Terrio - Ye be castin' nasty aspirtions at me husband?

*crooked eye

JK Coi said...

I'm not going to give you a reason to worry. You'll do great, remember everything and have a BLAST!

terrio said...

Chance - Of course not. That was aimed directly at you, my dear. LOL!

JK - Thanks! I wish you were going too. :(

2nd Chance said...

So-o-o-o-o-o-o-o-o-ooooo. Ya think I did somethin' nasty ta Sin's shirt!

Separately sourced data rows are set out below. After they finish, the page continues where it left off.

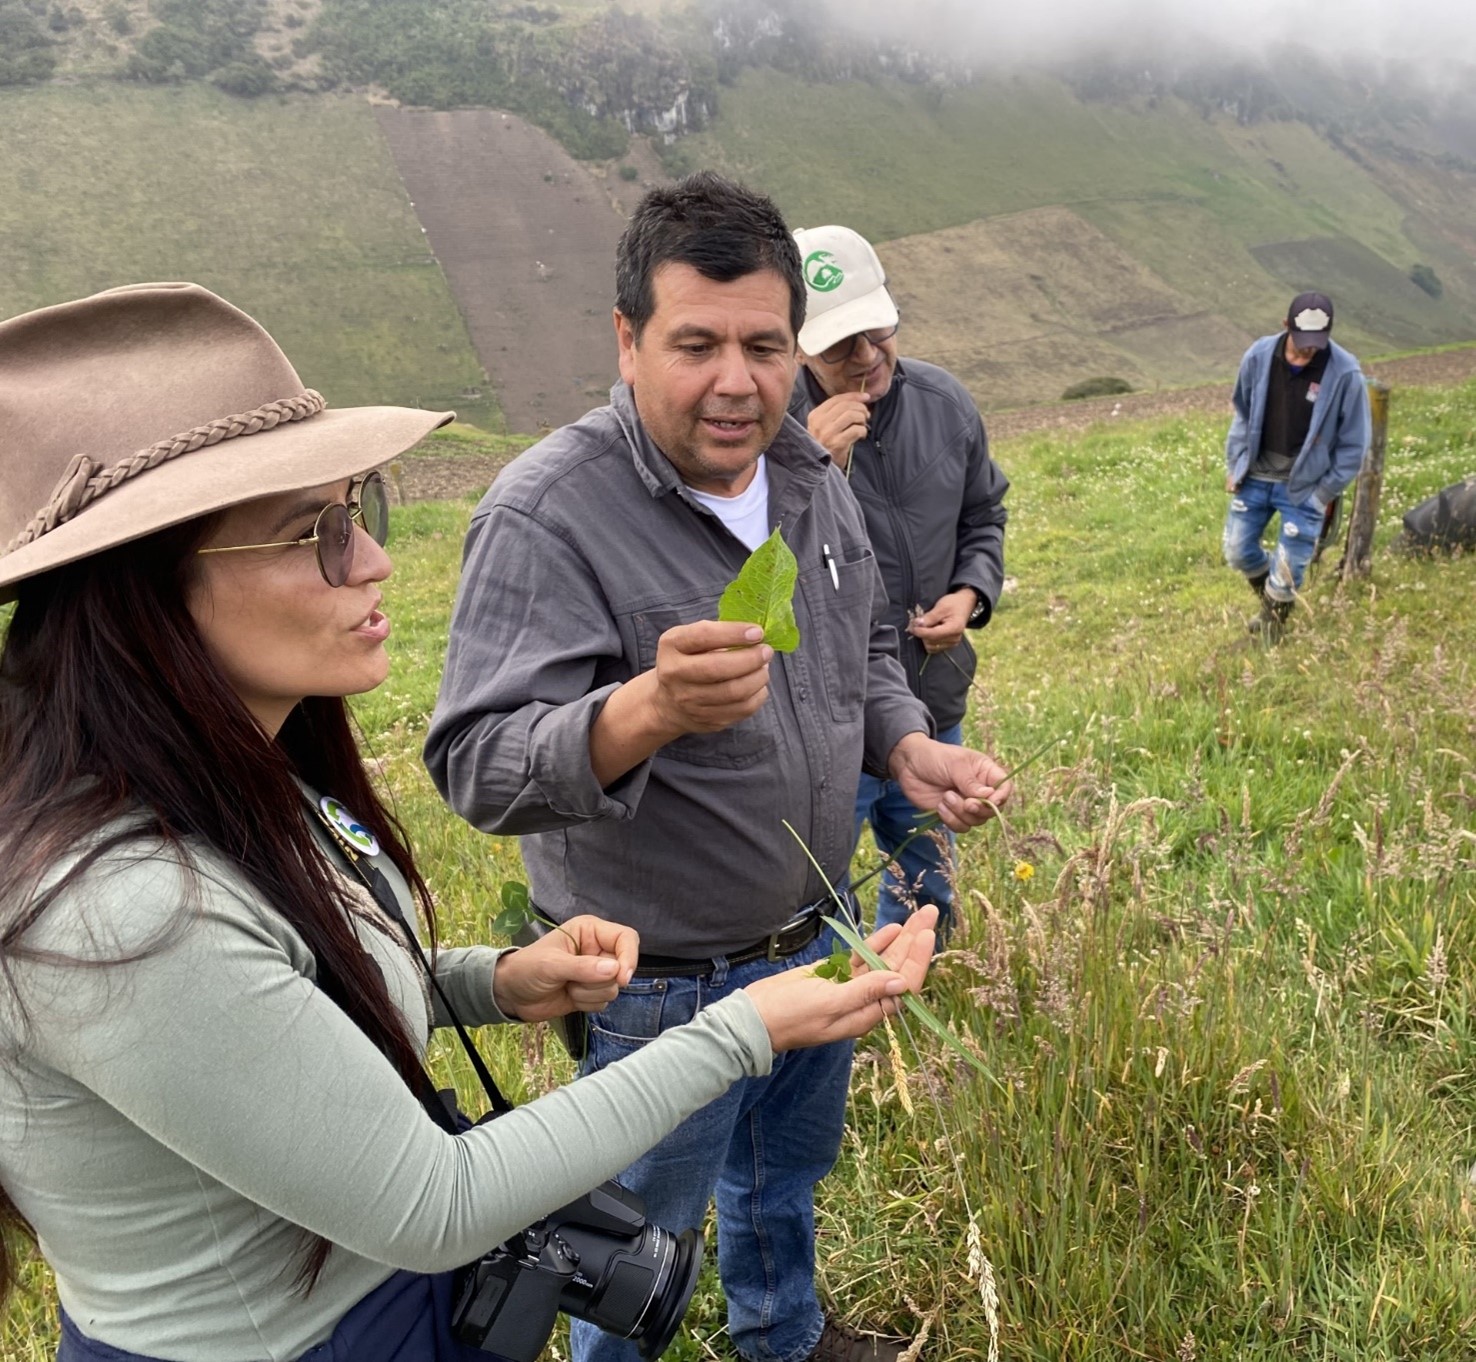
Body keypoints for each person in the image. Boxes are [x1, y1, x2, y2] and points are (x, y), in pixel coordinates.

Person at [0, 282, 941, 1362]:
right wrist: (744, 1027)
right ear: (141, 595)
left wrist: (489, 984)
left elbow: (288, 993)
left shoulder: (227, 787)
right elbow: (435, 1201)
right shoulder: (118, 917)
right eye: (314, 532)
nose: (373, 562)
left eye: (362, 513)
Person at [425, 173, 1013, 1362]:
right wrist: (639, 712)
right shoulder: (546, 515)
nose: (736, 381)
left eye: (764, 344)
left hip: (819, 938)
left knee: (782, 1184)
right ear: (629, 340)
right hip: (656, 990)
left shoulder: (805, 482)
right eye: (695, 343)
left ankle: (782, 1341)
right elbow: (477, 766)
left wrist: (907, 744)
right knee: (634, 1254)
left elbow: (864, 648)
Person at [787, 224, 1009, 942]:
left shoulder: (945, 405)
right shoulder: (767, 434)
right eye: (837, 344)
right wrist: (809, 468)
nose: (864, 357)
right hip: (828, 729)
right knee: (810, 899)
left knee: (926, 877)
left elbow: (984, 513)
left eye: (874, 332)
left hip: (932, 697)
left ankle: (917, 992)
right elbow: (747, 576)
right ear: (795, 344)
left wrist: (971, 594)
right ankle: (832, 1012)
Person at [1223, 291, 1370, 642]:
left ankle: (1273, 629)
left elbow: (1354, 445)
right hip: (1256, 474)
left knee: (1288, 570)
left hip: (1305, 486)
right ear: (1286, 325)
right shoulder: (1259, 356)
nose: (1309, 350)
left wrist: (1323, 494)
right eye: (1303, 341)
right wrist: (1237, 462)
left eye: (1317, 342)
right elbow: (1242, 412)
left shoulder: (1345, 373)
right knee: (1237, 551)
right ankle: (1272, 603)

I thought a' bein' offended and decided not ta be.

Sabrina said...

Seriously - pirates who are attendign RWA - You'll do great and I hope you have a wonderful time!

2nd Chance said...

Seriously, a good time is guarateed. Whoohoo!

terrio said...

Now I'm sitting here trying not to cry. I just took my little Bumblebee to the Petshotel (no kidding, that's what it's called.) This is my first night without him in two months. *sniff* The house feels so empty.

2nd Chance said...

When we board Bonnie, it's at Bed&Biscuits...some cute names out there. With leaving in the morning, I'll be surprised if you sleep anyway!

terrio said...

Oh, and I have to get up at 5am. SO good I can sleep on the train. LOL!

terrio said...

I consoled myself with a large bowl of ice cream. This Edy's Slow Churn stuff is da bomb.

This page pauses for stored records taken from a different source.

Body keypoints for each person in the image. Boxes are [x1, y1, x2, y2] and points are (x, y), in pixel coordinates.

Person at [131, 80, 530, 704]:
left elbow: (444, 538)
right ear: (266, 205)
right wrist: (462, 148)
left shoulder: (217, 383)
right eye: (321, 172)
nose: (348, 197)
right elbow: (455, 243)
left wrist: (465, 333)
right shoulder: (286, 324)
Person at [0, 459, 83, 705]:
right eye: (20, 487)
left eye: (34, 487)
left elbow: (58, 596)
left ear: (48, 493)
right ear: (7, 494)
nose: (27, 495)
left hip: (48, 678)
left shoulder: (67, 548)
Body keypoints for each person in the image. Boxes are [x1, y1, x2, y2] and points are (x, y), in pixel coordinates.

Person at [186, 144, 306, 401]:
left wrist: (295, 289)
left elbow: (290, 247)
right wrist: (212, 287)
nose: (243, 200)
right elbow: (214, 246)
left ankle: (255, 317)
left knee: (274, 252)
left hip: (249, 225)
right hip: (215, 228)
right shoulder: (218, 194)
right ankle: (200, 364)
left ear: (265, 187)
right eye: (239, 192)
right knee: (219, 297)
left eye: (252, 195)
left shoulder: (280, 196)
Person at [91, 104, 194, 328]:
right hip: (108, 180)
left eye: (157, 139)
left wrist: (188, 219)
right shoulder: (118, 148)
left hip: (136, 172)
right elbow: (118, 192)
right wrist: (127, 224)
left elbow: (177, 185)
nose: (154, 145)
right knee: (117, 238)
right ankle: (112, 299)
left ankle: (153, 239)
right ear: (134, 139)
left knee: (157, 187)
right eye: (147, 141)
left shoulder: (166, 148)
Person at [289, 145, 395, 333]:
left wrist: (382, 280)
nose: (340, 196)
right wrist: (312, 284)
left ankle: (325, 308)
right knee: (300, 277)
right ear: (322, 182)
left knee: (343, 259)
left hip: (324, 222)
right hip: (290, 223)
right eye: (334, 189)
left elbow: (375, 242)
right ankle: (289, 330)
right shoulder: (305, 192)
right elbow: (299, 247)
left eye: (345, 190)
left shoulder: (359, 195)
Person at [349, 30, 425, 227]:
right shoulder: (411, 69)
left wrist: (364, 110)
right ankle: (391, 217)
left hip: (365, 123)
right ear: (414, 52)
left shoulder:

I just dug out my business cards and realized I had our blog address printed on the back of them. How about that?! LOL! I don't even remember doing that but they look good.

Irisheyes said...

I'm glad I caught you before you left, Ter. You'll be great!!!! No worries. Take a deep breath, relax, just be yourself and everyone will love you! You can't lose with that formula.

Take lots of pictures!

(Those Petshotels are a riot! My kids want to leave our dogs there just so they can call them on the BonePhone!)

terrio said...

Yah! Irish is comment #69. LOL!

It was emotional, let me tell you. We were driving there and I actually looked over and told my cat I love him. How pathetic is that? LOL!

You are too sweet to me, Irish. I will do my best to be myself but that has gotten me in plenty of trouble before.

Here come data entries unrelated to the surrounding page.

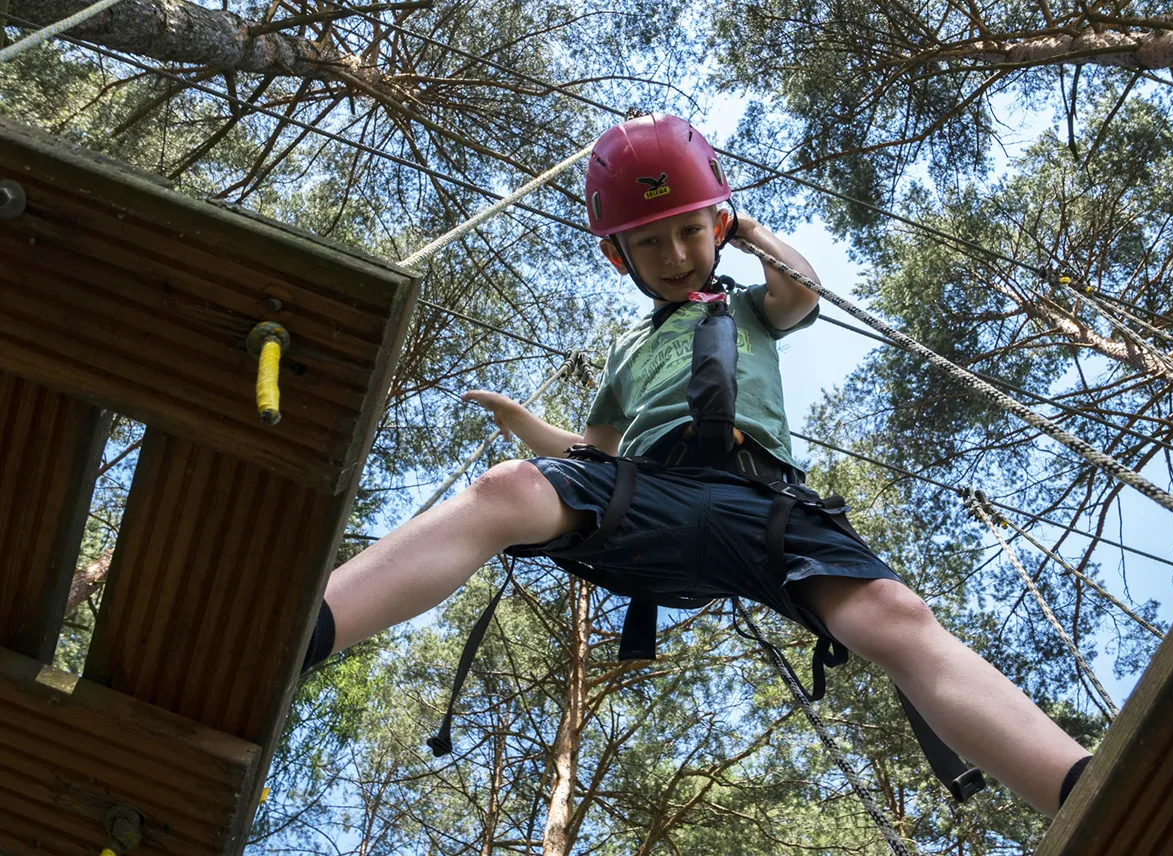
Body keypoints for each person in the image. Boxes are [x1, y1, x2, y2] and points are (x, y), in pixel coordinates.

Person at [302, 113, 1092, 816]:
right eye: (649, 241)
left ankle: (1078, 787)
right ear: (621, 259)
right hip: (649, 492)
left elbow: (804, 289)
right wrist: (527, 429)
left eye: (689, 232)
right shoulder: (628, 349)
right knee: (506, 490)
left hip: (764, 502)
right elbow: (596, 452)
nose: (676, 255)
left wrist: (738, 224)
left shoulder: (749, 306)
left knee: (894, 617)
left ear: (714, 229)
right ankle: (307, 630)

Camera, batteries, memory cards are packed. Now I need to work on my eyebrows. *sigh*

2nd Chance said...

I'm sorry...work on your eyebrows???

And I tell my cat and my dog that I love them all the time. Nothing strange about that!

I'm in that calm place before the trip...it will go well or it won't and I am powerless before the storm... All I can do is set my sails and pray for fair winds. See you in a few days!